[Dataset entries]
= = = = = = =
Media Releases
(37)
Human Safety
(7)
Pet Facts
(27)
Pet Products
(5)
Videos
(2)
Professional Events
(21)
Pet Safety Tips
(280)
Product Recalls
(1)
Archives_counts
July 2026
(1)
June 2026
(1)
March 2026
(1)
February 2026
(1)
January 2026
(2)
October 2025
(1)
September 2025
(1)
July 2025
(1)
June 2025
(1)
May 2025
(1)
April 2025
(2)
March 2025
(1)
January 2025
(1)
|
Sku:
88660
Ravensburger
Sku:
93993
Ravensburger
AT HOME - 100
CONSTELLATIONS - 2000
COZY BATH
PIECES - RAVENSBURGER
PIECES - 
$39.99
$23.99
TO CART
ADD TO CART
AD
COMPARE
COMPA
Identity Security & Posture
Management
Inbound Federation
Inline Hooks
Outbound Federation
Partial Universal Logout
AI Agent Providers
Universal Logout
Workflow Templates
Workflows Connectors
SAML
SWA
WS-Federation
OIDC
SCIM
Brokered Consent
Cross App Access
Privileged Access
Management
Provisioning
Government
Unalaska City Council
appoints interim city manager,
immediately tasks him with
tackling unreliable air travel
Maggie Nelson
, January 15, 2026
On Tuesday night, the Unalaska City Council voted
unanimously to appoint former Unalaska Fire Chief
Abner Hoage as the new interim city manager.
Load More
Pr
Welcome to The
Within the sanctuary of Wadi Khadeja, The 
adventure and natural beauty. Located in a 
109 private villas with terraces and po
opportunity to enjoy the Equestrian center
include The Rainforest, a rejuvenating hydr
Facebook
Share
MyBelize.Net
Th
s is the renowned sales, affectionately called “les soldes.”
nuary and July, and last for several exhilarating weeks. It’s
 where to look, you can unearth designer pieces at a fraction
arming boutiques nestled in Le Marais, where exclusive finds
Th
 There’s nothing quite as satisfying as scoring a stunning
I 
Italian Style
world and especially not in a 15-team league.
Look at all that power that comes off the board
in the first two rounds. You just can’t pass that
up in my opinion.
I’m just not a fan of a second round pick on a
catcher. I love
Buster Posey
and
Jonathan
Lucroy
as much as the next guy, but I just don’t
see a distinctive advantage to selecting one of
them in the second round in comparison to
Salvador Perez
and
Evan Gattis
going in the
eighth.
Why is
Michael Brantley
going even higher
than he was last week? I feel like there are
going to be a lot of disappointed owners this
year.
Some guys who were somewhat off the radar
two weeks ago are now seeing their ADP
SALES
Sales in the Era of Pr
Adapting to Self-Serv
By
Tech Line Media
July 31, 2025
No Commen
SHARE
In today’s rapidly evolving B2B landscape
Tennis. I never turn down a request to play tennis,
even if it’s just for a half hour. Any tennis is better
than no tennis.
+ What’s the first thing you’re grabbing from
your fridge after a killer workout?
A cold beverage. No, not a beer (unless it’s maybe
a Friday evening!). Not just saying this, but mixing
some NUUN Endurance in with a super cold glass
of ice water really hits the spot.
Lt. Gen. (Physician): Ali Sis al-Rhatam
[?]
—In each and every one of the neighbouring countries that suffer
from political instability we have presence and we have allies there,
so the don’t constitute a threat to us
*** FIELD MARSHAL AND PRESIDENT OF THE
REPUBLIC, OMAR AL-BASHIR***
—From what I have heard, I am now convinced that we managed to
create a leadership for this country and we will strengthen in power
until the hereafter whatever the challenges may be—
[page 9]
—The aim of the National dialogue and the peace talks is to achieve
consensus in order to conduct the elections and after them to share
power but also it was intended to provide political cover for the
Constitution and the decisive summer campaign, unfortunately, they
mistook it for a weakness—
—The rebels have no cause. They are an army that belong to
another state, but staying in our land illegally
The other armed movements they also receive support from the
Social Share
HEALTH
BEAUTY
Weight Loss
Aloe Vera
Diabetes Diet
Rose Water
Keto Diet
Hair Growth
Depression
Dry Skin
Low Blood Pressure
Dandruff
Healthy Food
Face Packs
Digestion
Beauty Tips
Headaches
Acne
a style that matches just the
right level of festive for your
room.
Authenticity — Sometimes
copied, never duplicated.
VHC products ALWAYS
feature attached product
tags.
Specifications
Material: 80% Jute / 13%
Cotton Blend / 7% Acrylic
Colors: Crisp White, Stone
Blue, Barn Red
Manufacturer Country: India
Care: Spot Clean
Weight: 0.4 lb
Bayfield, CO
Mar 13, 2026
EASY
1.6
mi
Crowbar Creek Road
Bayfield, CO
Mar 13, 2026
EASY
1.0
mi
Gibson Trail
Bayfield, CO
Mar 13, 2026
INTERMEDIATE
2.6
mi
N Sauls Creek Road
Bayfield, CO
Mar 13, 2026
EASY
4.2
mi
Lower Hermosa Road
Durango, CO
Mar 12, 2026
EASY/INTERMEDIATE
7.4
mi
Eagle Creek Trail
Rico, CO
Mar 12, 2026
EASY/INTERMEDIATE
= = = = = = =
» **Exercise directions**:
Every line above that contains the word "weeks" should be reported.

» **Solution**:
nuary and July, and last for several exhilarating weeks. It’s
two weeks ago are now seeing their ADP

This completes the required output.